> WHAT YOU ARE ASKED TO DO:
Begin your copy at the line that contains "Rendered at 1241 by 1754 pixels." and carry it on, exactly, to the last line of the material below.

------

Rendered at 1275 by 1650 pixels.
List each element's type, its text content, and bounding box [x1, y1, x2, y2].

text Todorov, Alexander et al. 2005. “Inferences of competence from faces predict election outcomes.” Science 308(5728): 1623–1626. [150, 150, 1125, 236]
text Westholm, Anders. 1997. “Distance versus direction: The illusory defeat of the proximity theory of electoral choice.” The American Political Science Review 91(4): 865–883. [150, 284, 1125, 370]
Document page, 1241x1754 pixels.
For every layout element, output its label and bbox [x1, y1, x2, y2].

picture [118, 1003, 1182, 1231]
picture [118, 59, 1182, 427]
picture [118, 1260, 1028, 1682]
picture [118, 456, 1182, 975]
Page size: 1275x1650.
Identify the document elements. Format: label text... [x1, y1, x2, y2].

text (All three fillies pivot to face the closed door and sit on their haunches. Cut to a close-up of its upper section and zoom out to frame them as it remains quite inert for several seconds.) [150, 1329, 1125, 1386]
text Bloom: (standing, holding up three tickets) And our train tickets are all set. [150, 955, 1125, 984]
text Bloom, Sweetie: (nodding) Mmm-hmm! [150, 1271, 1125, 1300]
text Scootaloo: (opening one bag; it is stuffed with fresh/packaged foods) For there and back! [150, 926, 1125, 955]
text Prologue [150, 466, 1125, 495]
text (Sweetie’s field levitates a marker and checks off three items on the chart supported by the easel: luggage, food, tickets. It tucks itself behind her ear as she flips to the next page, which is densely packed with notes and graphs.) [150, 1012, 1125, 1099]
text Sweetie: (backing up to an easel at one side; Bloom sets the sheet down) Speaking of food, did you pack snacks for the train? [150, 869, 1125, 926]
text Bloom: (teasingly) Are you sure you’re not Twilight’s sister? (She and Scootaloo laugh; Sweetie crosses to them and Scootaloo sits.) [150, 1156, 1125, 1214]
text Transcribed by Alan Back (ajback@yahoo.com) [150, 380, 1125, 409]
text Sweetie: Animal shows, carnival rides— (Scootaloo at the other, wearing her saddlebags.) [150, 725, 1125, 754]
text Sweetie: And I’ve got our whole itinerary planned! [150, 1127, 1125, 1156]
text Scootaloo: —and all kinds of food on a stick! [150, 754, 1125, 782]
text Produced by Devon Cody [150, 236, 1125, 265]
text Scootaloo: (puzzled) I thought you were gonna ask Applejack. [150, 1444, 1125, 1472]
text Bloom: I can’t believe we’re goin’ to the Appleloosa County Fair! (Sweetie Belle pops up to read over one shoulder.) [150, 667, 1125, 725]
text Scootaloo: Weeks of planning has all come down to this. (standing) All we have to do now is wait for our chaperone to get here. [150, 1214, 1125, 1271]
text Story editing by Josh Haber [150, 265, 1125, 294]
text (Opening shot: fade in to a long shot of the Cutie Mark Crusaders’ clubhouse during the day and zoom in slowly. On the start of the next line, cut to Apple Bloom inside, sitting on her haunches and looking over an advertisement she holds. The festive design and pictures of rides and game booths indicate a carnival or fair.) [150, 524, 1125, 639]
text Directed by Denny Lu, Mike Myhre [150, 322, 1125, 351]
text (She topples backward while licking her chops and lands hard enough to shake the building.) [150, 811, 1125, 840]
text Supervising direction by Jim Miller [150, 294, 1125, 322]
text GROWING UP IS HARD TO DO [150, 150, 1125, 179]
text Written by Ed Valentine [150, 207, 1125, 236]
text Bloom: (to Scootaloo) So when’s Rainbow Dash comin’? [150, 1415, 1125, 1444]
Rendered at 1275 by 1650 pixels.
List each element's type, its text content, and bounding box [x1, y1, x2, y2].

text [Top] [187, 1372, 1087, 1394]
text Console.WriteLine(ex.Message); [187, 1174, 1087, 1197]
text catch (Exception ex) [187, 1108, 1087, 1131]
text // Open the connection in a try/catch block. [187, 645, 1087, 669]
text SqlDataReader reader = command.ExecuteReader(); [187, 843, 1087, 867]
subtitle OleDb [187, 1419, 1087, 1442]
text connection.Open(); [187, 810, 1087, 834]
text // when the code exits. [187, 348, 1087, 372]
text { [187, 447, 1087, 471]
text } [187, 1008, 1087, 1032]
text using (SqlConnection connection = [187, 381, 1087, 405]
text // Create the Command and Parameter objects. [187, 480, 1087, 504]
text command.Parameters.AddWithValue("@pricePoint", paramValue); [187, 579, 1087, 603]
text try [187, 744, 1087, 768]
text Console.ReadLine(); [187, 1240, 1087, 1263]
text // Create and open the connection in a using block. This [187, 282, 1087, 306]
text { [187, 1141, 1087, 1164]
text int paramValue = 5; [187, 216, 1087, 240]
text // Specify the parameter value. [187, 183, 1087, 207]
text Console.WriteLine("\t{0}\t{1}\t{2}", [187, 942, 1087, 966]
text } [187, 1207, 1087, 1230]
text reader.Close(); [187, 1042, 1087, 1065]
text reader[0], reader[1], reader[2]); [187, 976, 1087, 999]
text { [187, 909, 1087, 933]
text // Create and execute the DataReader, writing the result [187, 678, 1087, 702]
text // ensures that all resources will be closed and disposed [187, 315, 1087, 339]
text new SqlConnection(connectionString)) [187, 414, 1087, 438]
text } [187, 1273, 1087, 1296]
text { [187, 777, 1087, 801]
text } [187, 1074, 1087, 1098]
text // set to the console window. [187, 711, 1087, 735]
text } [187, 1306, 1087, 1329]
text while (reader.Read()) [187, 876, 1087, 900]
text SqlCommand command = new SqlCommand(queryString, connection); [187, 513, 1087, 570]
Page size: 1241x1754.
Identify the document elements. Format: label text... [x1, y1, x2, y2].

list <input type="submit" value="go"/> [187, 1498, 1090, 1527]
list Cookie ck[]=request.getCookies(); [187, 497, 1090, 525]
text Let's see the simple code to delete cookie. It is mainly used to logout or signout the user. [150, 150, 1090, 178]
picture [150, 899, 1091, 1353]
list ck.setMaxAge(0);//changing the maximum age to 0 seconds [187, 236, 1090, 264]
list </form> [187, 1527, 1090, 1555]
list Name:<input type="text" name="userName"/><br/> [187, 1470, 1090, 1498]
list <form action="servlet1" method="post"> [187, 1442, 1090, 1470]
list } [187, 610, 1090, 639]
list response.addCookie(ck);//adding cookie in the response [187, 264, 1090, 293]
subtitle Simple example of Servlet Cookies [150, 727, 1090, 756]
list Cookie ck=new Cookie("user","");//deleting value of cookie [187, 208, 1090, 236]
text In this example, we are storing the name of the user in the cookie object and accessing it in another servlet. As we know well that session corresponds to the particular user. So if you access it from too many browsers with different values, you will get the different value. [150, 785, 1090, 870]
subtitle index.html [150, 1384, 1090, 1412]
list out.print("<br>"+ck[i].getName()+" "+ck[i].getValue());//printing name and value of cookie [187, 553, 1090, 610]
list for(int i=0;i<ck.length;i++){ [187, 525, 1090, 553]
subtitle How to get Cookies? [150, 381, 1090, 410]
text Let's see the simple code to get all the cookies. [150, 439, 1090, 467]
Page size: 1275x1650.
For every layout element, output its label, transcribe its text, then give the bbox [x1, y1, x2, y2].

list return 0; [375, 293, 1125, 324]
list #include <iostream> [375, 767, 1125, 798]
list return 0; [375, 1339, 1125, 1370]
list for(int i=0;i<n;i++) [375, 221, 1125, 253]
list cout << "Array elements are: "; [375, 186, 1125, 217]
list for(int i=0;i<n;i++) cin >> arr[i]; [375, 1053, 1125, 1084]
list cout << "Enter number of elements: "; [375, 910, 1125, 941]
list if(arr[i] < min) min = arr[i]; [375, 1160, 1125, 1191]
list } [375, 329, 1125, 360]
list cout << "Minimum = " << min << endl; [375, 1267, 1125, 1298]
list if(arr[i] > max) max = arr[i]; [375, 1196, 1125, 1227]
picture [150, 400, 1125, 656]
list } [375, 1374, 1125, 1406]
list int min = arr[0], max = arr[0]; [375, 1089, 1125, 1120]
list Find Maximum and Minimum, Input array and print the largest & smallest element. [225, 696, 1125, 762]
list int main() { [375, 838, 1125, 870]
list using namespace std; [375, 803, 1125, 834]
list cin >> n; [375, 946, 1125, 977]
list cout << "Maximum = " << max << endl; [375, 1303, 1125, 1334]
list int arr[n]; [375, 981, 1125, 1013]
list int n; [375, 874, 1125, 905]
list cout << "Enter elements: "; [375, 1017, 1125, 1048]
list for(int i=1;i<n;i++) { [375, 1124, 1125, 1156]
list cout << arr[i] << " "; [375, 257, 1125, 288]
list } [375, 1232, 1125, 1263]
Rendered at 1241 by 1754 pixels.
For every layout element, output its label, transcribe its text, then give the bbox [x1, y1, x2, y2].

------

> ANSWER SPACE:
Rendered at 1241 by 1754 pixels.
For every layout element, output its label, transcribe its text, then give the bbox [x1, y1, x2, y2].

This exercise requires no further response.